Large‐scale plant protein subcellular location prediction

Abstract
Current plant genome sequencing projects have called for development of novel and powerful high throughput tools for timely annotating the subcellular location of uncharacterized plant proteins. In view of this, an ensemble classifier, Plant-PLoc, formed by fusing many basic individual classifiers, has been developed for large-scale subcellular location prediction for plant proteins. Each of the basic classifiers was engineered by the K-Nearest Neighbor (KNN) rule. Plant-PLoc discriminates plant proteins among the following 11 subcellular locations: (1) cell wall, (2) chloroplast, (3) cytoplasm, (4) endoplasmic reticulum, (5) extracell, (6) mitochondrion, (7) nucleus, (8) peroxisome, (9) plasma membrane, (10) plastid, and (11) vacuole.
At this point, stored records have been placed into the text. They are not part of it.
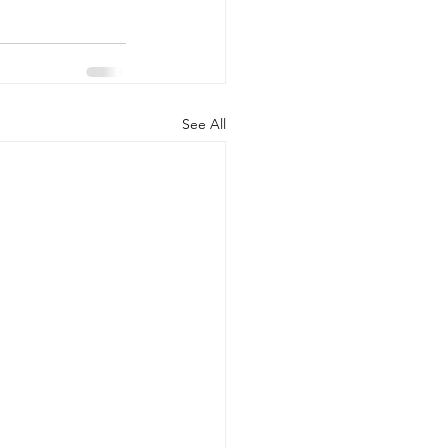
See All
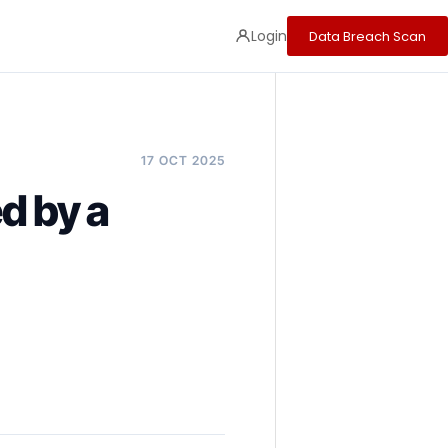
Login
Data Breach Scan
17 OCT 2025
d by a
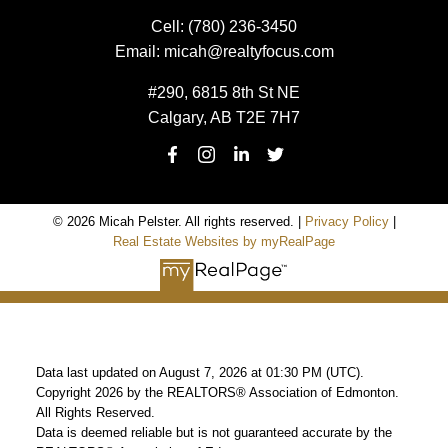
Cell:
(780) 236-3450
Email:
micah@realtyfocus.com
#290, 6815 8th St NE
Calgary, AB T2E 7H7
© 2026 Micah Pelster. All rights reserved. |
Privacy Policy
|
Real Estate Websites by myRealPage
Data last updated on August 7, 2026 at 01:30 PM (UTC).
Copyright 2026 by the REALTORS® Association of Edmonton.
All Rights Reserved.
Data is deemed reliable but is not guaranteed accurate by the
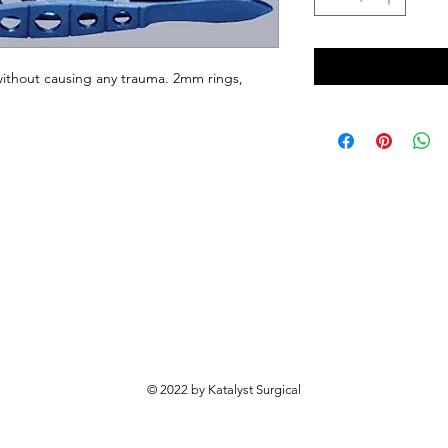
 without causing any trauma. 2mm rings, 
© 2022 by Katalyst Surgical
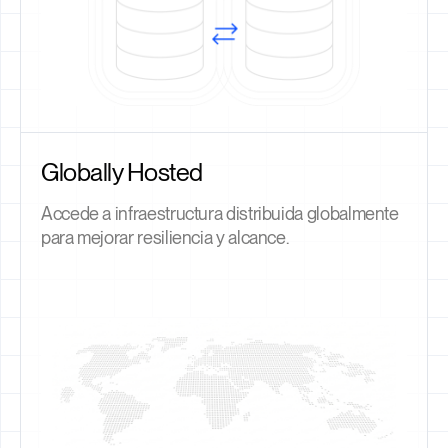
Globally Hosted
Accede a infraestructura distribuida globalmente
para mejorar resiliencia y alcance.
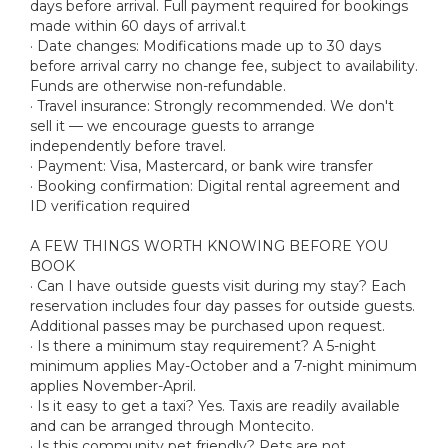
days before arrival. Full payment required for bookings
made within 60 days of arrival.t
· Date changes: Modifications made up to 30 days
before arrival carry no change fee, subject to availability.
Funds are otherwise non-refundable.
· Travel insurance: Strongly recommended. We don't
sell it — we encourage guests to arrange
independently before travel.
· Payment: Visa, Mastercard, or bank wire transfer
· Booking confirmation: Digital rental agreement and
ID verification required
A FEW THINGS WORTH KNOWING BEFORE YOU
BOOK
· Can I have outside guests visit during my stay? Each
reservation includes four day passes for outside guests.
Additional passes may be purchased upon request.
· Is there a minimum stay requirement? A 5-night
minimum applies May-October and a 7-night minimum
applies November-April.
· Is it easy to get a taxi? Yes. Taxis are readily available
and can be arranged through Montecito.
· Is this community pet friendly? Pets are not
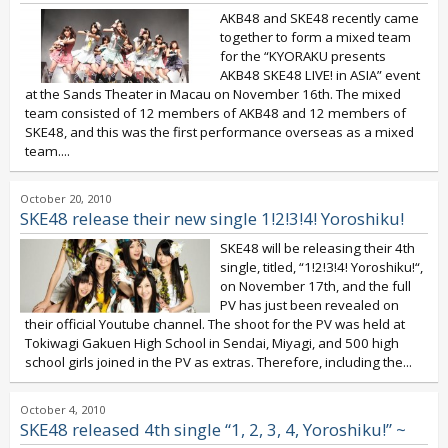
AKB48 and SKE48 recently came
together to form a mixed team
for the “KYORAKU presents
AKB48 SKE48 LIVE! in ASIA” event
at the Sands Theater in Macau on November 16th. The mixed
team consisted of 12 members of AKB48 and 12 members of
SKE48, and this was the first performance overseas as a mixed
team....
October 20, 2010
SKE48 release their new single 1!2!3!4! Yoroshiku!
SKE48 will be releasing their 4th
single, titled, “1!2!3!4! Yoroshiku!“,
on November 17th, and the full
PV has just been revealed on
their official Youtube channel. The shoot for the PV was held at
Tokiwagi Gakuen High School in Sendai, Miyagi, and 500 high
school girls joined in the PV as extras. Therefore, including the...
October 4, 2010
SKE48 released 4th single “1, 2, 3, 4, Yoroshiku!” ~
As a demonstration, predictions were performed on a stringent benchmark dataset in which none of the proteins included has ≥25% sequence identity to any other in a same subcellular location to avoid the homology bias. The overall success rate thus obtained was 32–51% higher than the rates obtained by the previous methods on the same benchmark dataset. The essence of Plant-PLoc in enhancing the prediction quality and its significance in biological applications are discussed. Plant-PLoc is accessible to public as a free web-server at http://202.120.37.186/bioinf/plant. Furthermore, for public convenience, results predicted by Plant-PLoc have been provided in a downloadable file at the same website for all plant protein entries in the Swiss-Prot database that do not have subcellular location annotations, or are annotated as being uncertain. The large-scale results will be updated twice a year to include new entries of plant proteins and reflect the continuous development of Plant-PLoc. J. Cell. Biochem. 100: 665–678, 2007.